In my view for coming to the conclusion on this point, there is no necessity to come to a definite conclusion as to whether sub-section (2) of Section 20 should be taken as a mandatory provision in view of the use of the word 'shall' or the words 'on the basis of. My view is whether the said sub-section is mandatory or directory, or in other words, whether the High Court, under Section 20(2), has to necessarily approve the opinion of the Board, or it could exercise its independent discretion in that regard, the said provision will not be hit by Article 14 of the Constitution of India.
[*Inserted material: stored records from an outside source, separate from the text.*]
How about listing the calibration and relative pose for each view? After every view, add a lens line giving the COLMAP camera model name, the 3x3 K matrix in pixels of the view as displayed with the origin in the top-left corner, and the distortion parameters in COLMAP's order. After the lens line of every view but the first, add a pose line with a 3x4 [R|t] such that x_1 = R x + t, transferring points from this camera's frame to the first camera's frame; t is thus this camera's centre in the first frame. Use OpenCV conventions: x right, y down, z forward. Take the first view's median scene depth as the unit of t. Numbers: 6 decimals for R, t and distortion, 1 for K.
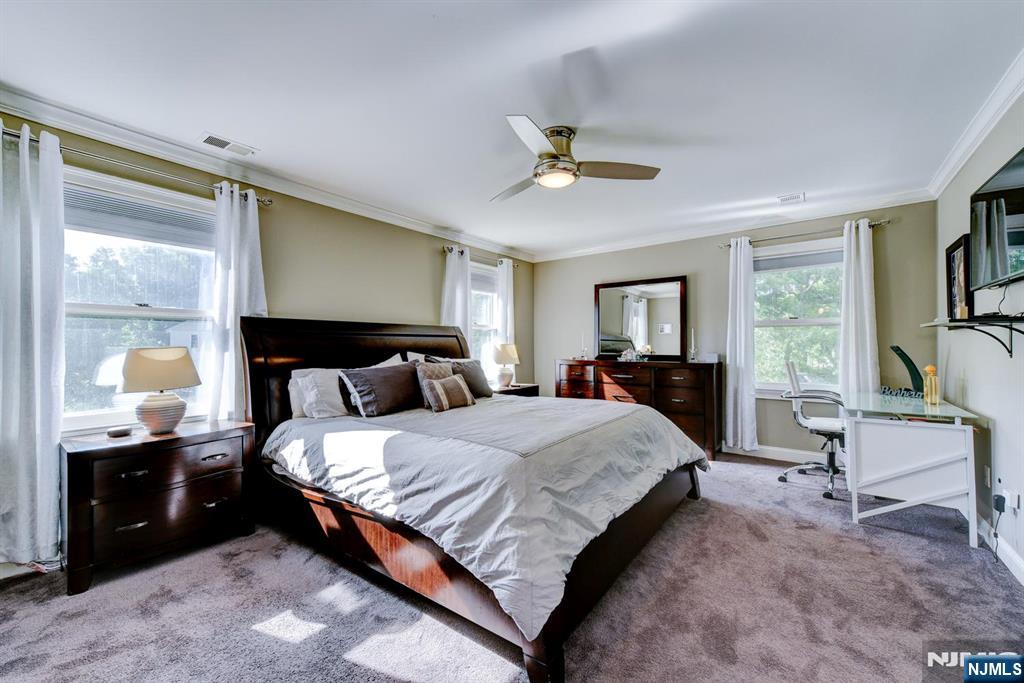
lens RADIAL K [[402.9, 0, 512.0], [0, 402.9, 341.5], [0, 0, 1]] dist [0.015198, 0.000053]
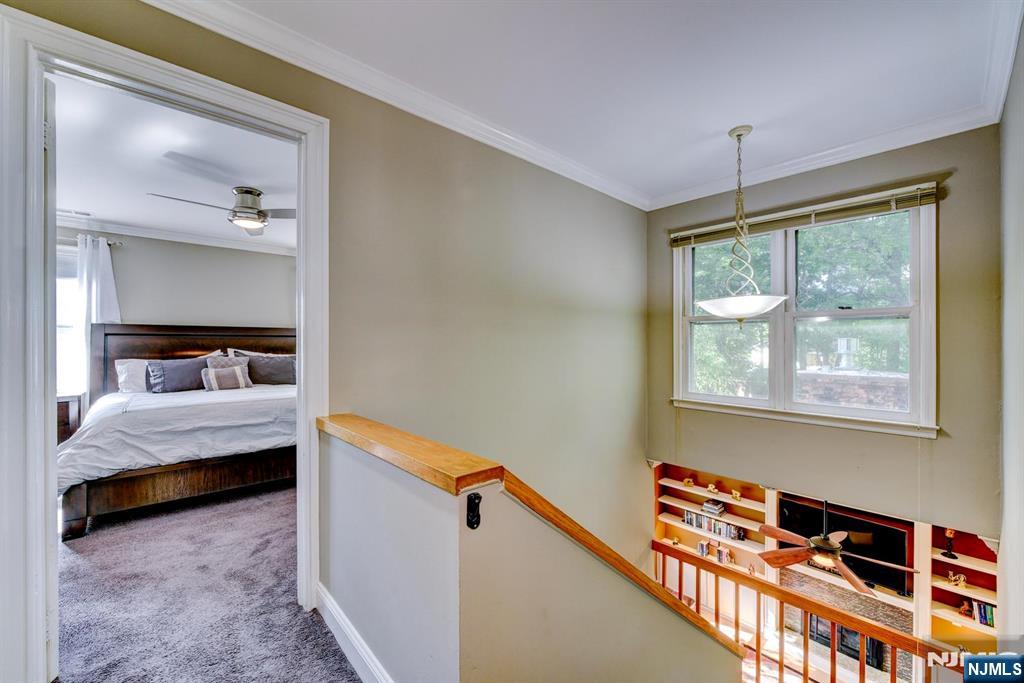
lens RADIAL K [[403.3, 0, 525.4], [0, 403.3, 342.7], [0, 0, 1]] dist [-0.000935, 0.000019]
pose [[0.984954, 0.005228, -0.172735, 1.157366], [-0.004127, 0.999969, 0.006728, -0.007958], [0.172765, -0.005914, 0.984945, -0.185011]]
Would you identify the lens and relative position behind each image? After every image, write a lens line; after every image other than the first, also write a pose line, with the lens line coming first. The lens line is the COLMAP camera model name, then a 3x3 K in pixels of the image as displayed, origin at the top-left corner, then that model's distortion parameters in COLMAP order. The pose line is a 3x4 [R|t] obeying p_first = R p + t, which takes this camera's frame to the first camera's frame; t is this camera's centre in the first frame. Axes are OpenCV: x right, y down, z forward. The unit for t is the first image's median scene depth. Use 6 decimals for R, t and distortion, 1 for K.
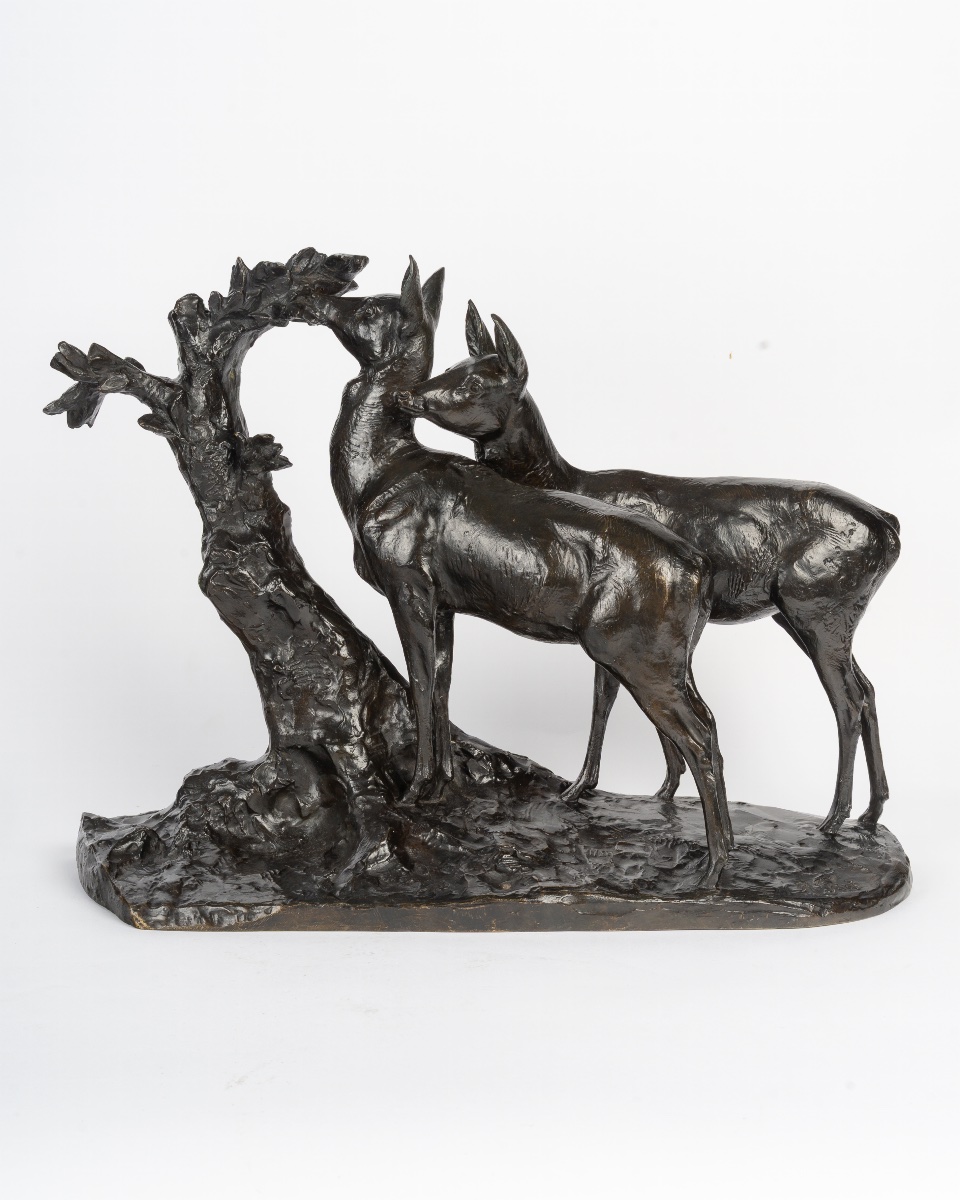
lens RADIAL K [[1591.7, 0, 481.2], [0, 1591.7, 600.3], [0, 0, 1]] dist [-0.120696, 0.000000]
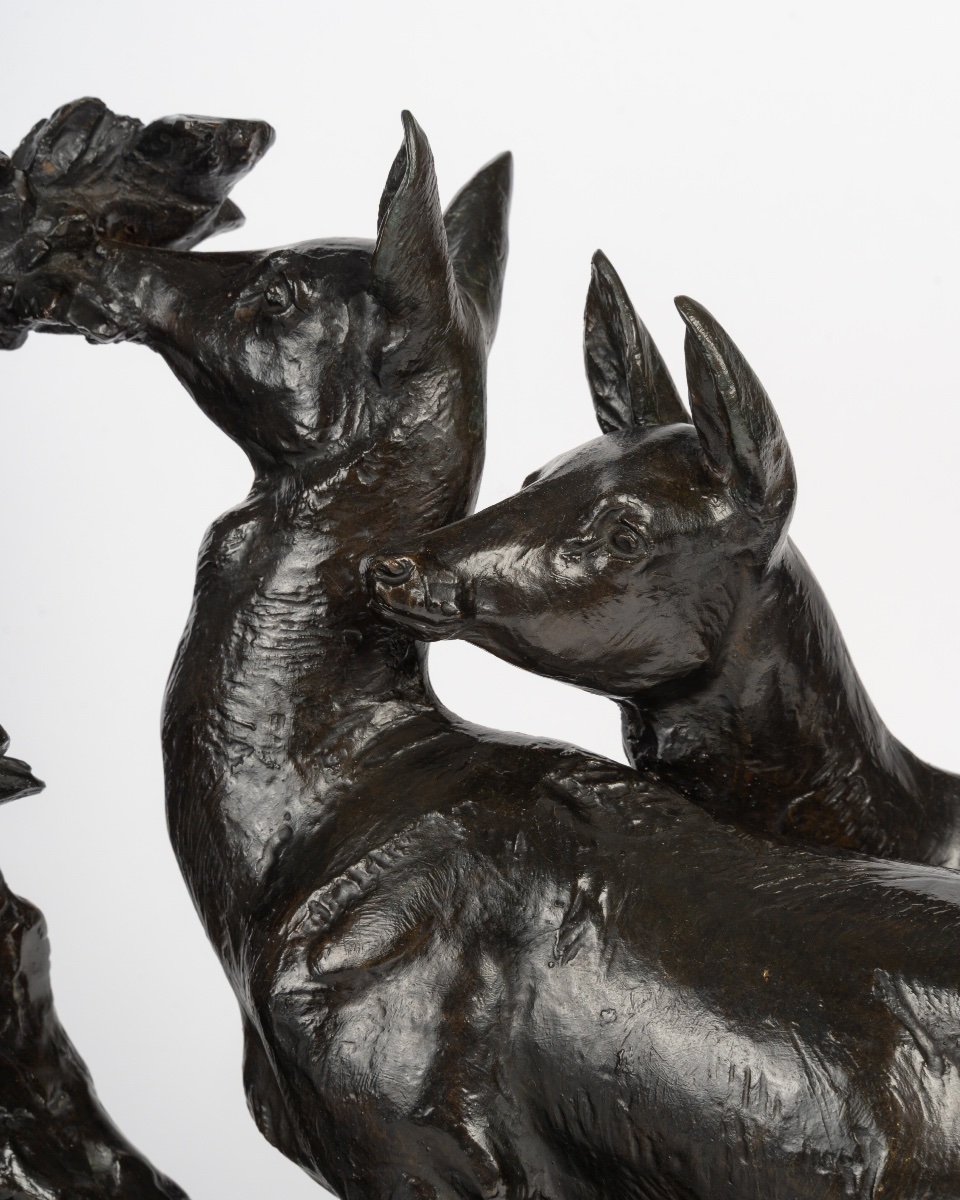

If the conclusion therein is that the said provision is not mandatory and the High Court can exercise its independent discretion and could wind up the company only after taking into consideration all the relevant facts, the said provision, even according to the learned Counsel for the petitioner, would be constitutional and would not be hit by Article 14. 7. Then, if the said provision is mandatory one and the High Court must necessarily approve the opinion of the Board and wind up the company in question, the said provision even, then would not be hit by Article 14 this is so because "sick industrial company" is difined under Section 3(o) of the Act and consequently the aobovesaid Board established under Section 4 of the Act would come under a separate class by itself as compared with other companies. In this connection, I may also point out that what Article 14 prohibits is class legislation and not reasonable classification for the purpose of legislation and that Article 14 does not insist that legislative classification should be scientifically perfect or logically complete. 8. Viewed in that line, I do not see any unconstitutionality under Article 14 with reference to the abovesaid Section 20 of the Act. I, therefore see no merit in these writ petition and hence they are dismissed. No costs. Petitions dismissed.